By PAULA OLIVER
It was just another Tuesday afternoon for six-year-old bright spark Aaron Jones.
School was out and the Hawkes Bay boy was enjoying a bus ride home when the wheels finally rolled around to his stop.
It was 3.35 pm. Aaron got off and ran around to the front of the bus to cross the street.
To the horror of the children watching out of the windows, he dashed straight into the path of an oncoming truck and was killed.
Less than an hour later, and about 300km away, Wellington six-year-old Hemanshu Patel was enjoying a late-afternoon ride on his tricycle.
Approaching a busy crossing during rush-hour traffic, he got off and waited for the "green man" before walking his tricycle out onto the road.
He was hit and killed by a van turning across the intersection.
The two boys' tragic deaths this week left two families reeling and again put the spotlight on New Zealand's unenviable record for child accidents.
Each year, on average, 12 or 13 child pedestrians die in New Zealand.
Most are injured while going to or travelling from school, but a worrying trend is the increasing number of children being run over by their parents or relatives in driveways.
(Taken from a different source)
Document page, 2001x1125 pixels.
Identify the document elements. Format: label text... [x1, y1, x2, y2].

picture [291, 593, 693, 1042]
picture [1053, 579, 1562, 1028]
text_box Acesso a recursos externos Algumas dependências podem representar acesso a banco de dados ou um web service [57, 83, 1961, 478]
The advent of infill housing, where several homes share one driveway, is blamed for that increase.
Each isolated accident is devastating for parents.
Barely able to communicate in English, the Patel family were this week said to be utterly distraught and racked with guilt over the death of their son.
Detective Sergeant Shane Cotter, of Wellington, said that police were communicating with the Patels through interpreters. The results of an inquiry into the accident that killed Hemanshu will be completed by early next week when police have spoken to the driver again.
The Jones family, who raised a boy who always sat at the front of his class and loved to have daily chats with his principal, yesterday farewelled him at a funeral held at his Mangateretere School.
Police say that evidence at the scene of the accident suggested the truck that hit Aaron had been travelling very slowly.
The two deaths have been described as a wake-up call by child-safety advocates. They claim that not many drivers even know that the speed limit when passing a school bus is just 20 km/h.
The Land Transport Safety Authority says it is now reviewing that speed limit as part of its Road User Rule Consultation Paper.
Among suggestions that include changes in giveway rules, the paper calls for public submissions on whether the limit when passing a school bus should remain at 20 km/h, or be changed.
"Some people are actually advocating that the limit should be going up," LTSA spokesman Andy Knackstedt said yesterday. "If people want to have their say, they should make a submission."
The deadline for submissions is September 21.
The LTSA did not support calls for New Zealand to introduce a United States law that required all traffic to stop until a school bus began to move off again.
"Evidence shows it wouldn't reduce the risk of children being killed, and it would be very difficult to enforce. If everyone obeyed the 20 km/h limit it wouldn't be needed,"said Mr Knackstedt.
The authority has recommended that the speed limit past school buses remain at 20 km/h.
It is also looking at introducing signs and flashing lights to school buses - an initiative already used in the United States.
The square signs, about half a metre wide, carry an internationally recognised symbol for children crossing. Put on the front and back of the bus, the signs are bordered by amber lights that flash when the bus is picking up passengers or dropping them off.
Sue Kendall, the national coordinator for next month's Kidsafe Week, said that reducing the number of child accidents was as much about educating adults as about educating children.
"Children are impulsive; that's part of being a child. They are vulnerable road users. They use the road to cross it.
"Sometimes we put too much emphasis on kids when it should perhaps be on drivers instead."
Ms Kendall said several programmes were under way to reduce accidents.
One is the walking school bus, which sees children picked up to walk to school by a group escorted by two adults (a driver and a conductor).
She said speed bumps were also being looked at around some schools, and there were calls for fences to be erected around shared driveways.